Starting at the row with "Kocaeli’de adrenalin zirve yapacak" and ending with the row with "g thời gian", inclusive, can you set out those rows as a numbered list, dropping any blank lines and leaving out the pictures?

▶ _SOURCE INFORMATION_
=-=-=-=-=
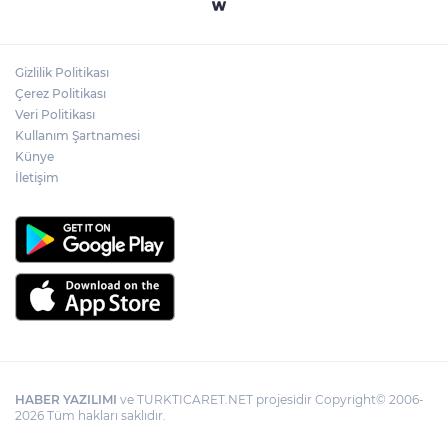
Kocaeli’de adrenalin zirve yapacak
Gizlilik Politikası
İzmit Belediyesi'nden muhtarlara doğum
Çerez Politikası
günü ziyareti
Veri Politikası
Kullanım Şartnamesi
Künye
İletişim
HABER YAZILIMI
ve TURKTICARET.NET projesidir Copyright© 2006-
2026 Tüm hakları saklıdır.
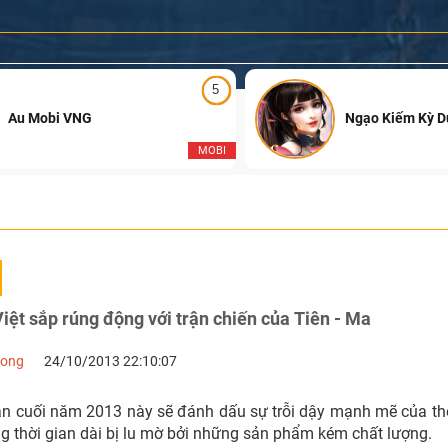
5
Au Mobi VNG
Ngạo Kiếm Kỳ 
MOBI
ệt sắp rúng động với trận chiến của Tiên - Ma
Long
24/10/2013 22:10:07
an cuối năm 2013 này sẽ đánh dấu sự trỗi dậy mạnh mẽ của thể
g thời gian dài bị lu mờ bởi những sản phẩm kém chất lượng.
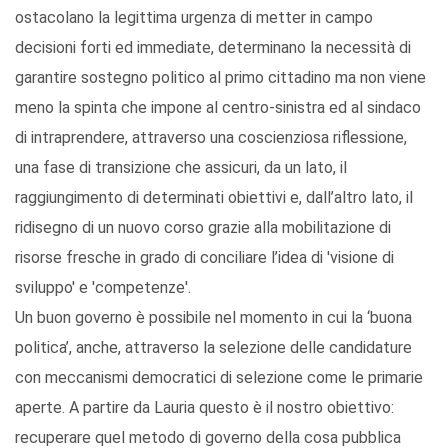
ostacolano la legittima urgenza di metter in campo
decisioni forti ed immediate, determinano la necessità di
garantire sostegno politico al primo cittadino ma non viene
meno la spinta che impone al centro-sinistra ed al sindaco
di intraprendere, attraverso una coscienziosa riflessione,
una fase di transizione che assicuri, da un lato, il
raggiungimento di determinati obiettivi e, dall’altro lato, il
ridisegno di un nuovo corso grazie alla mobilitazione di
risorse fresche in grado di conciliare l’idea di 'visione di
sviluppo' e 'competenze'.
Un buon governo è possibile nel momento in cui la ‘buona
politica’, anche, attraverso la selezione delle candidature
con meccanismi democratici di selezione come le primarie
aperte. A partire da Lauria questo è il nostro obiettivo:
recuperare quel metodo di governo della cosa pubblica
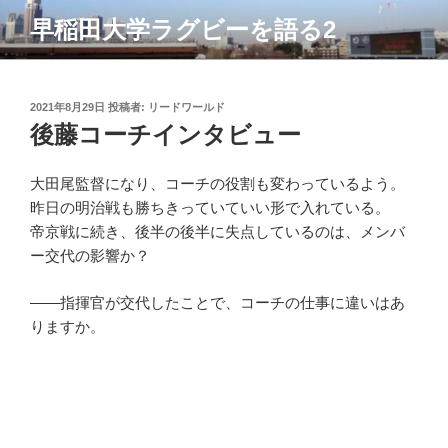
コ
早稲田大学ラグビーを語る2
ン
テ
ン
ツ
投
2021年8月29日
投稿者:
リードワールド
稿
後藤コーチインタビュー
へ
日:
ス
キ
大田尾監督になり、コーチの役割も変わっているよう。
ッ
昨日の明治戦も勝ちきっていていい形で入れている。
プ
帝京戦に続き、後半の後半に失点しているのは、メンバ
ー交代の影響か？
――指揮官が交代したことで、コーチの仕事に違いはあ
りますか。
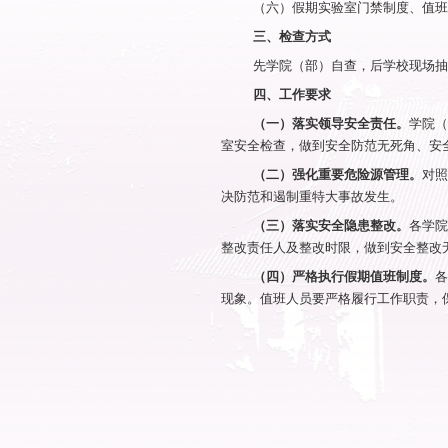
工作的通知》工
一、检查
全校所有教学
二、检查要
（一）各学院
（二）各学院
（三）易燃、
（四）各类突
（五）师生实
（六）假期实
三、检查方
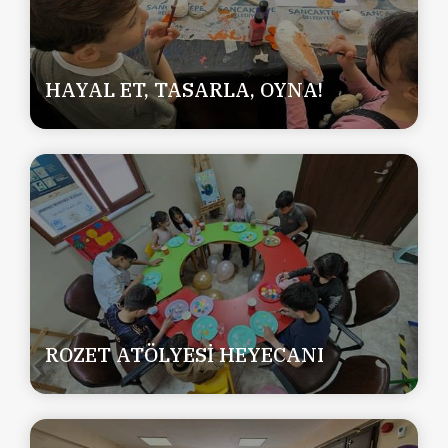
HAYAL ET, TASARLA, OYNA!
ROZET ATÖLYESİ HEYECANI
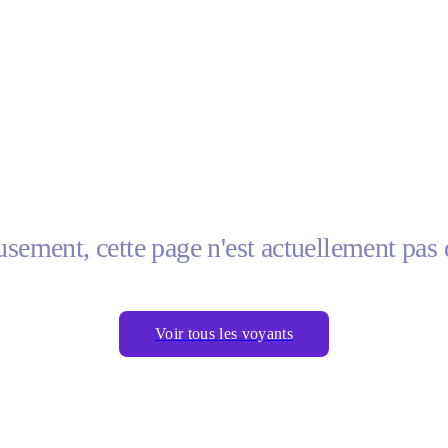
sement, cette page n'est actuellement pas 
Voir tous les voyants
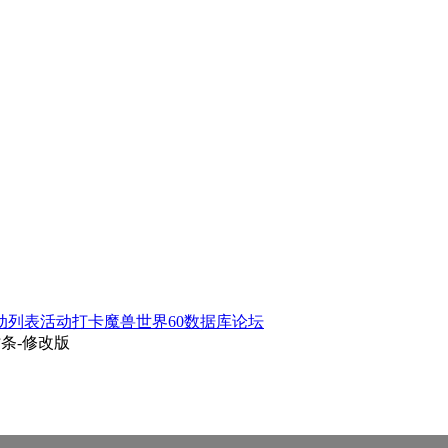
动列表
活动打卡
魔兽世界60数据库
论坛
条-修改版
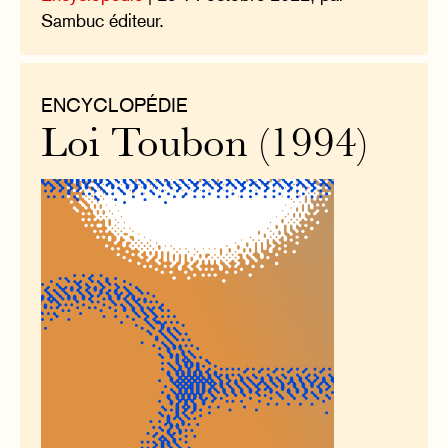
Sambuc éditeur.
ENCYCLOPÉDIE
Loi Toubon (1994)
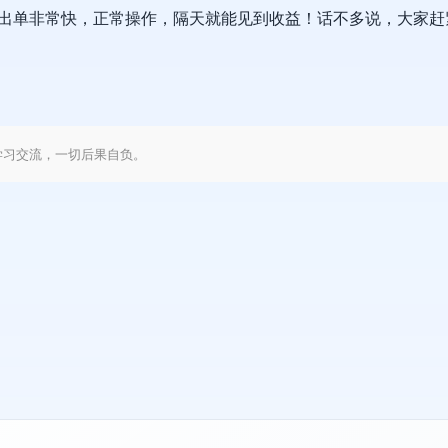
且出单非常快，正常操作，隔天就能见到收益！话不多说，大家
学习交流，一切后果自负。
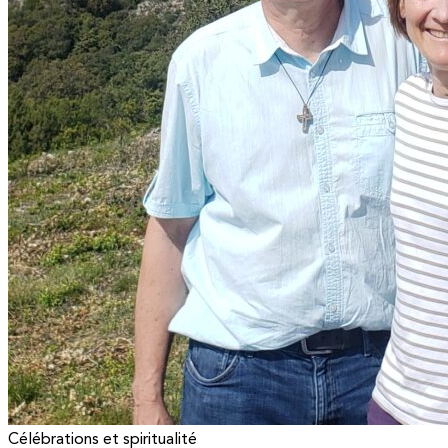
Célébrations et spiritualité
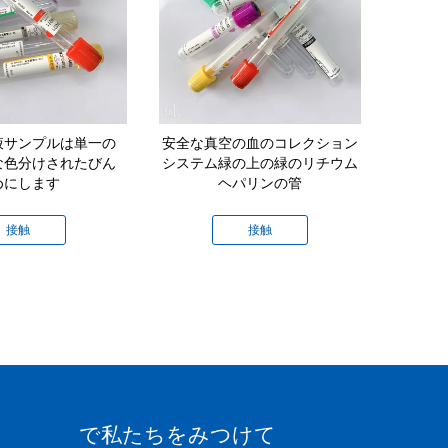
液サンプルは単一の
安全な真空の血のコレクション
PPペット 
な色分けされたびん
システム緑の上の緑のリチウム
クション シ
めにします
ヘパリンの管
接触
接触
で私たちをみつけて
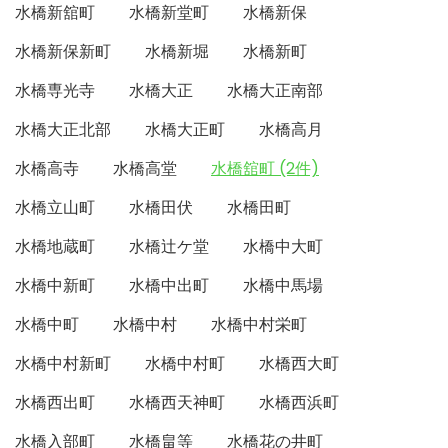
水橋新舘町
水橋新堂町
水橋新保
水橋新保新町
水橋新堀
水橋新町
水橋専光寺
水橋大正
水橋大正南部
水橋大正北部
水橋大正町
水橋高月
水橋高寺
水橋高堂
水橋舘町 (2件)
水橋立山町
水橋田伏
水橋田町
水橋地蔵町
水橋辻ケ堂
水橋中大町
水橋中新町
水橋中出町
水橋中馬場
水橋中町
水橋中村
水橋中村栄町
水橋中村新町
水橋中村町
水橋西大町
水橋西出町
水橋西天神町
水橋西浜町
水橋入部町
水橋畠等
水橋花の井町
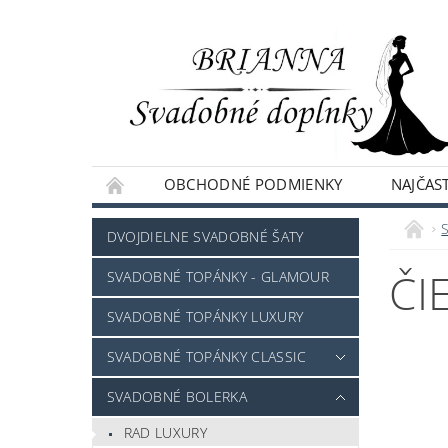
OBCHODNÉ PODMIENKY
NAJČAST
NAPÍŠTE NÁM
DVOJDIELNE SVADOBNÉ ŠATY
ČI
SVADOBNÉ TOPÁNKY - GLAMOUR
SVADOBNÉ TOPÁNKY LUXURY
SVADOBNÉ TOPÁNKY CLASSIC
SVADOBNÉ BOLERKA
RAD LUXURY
=-=-=-=-=
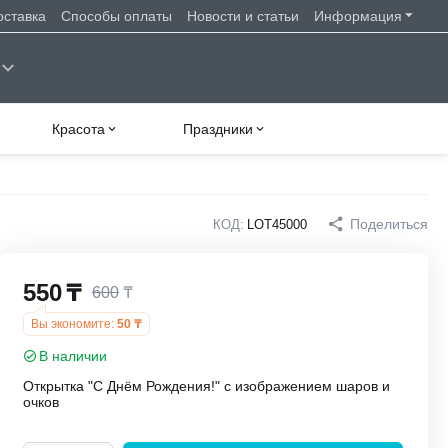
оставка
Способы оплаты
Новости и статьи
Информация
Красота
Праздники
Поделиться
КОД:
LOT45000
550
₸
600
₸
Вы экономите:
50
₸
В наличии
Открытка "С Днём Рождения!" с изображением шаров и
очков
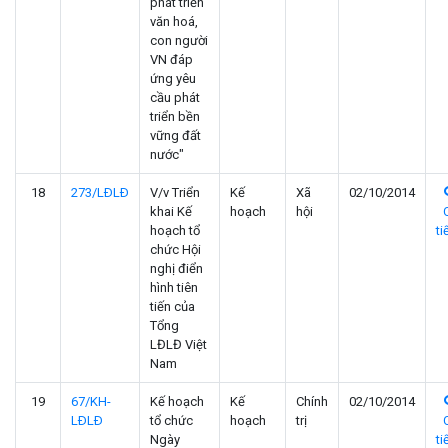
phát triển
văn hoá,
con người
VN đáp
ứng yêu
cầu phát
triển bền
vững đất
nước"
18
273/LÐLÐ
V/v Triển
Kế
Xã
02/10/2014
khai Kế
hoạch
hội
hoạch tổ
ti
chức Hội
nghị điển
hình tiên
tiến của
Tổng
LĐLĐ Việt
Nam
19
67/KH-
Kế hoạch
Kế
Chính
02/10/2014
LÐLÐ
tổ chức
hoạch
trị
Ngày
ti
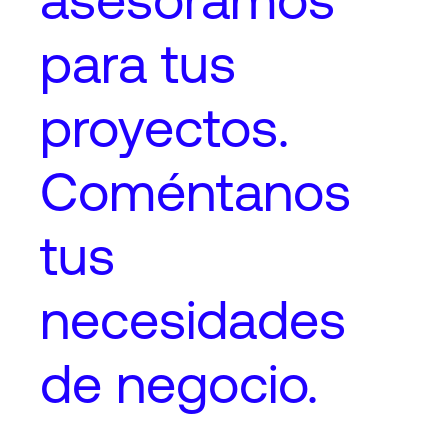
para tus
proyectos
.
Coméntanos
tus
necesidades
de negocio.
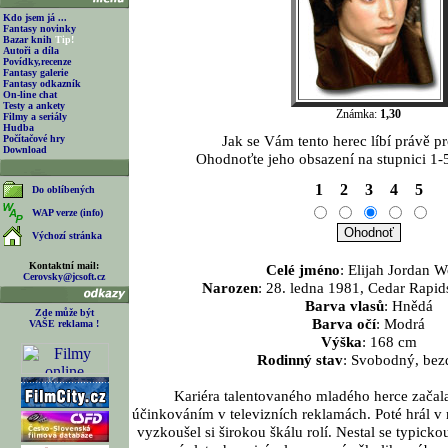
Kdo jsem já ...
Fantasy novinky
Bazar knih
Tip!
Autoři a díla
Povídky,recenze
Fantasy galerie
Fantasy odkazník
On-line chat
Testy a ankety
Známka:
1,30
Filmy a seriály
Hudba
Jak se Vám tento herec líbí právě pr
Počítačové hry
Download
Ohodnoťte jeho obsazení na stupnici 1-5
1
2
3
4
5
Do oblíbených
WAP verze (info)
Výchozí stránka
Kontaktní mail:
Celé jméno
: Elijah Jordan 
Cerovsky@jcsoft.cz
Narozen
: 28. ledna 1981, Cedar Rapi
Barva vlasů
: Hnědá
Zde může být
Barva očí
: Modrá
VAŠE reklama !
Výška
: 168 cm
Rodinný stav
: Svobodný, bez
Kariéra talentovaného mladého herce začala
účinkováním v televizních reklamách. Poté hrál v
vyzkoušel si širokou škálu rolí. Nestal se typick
=-=-=-=-=
▶ _RESULT OF THIS TASK_
1. Kocaeli’de adrenalin zirve yapacak
2. Gizlilik Politikası
3. İzmit Belediyesi'nden muhtarlara doğum
4. Çerez Politikası
5. günü ziyareti
6. Veri Politikası
7. Kullanım Şartnamesi
8. Künye
9. İletişim
10. HABER YAZILIMI
11. ve TURKTICARET.NET projesidir Copyright© 2006-
12. 2026 Tüm hakları saklıdır.
13. 5
14. Au Mobi VNG
15. Ngạo Kiếm Kỳ 
16. MOBI
17. ệt sắp rúng động với trận chiến của Tiên - Ma
18. Long
19. 24/10/2013 22:10:07
20. an cuối năm 2013 này sẽ đánh dấu sự trỗi dậy mạnh mẽ của thể
21. g thời gian dài bị lu mờ bởi những sản phẩm kém chất lượng.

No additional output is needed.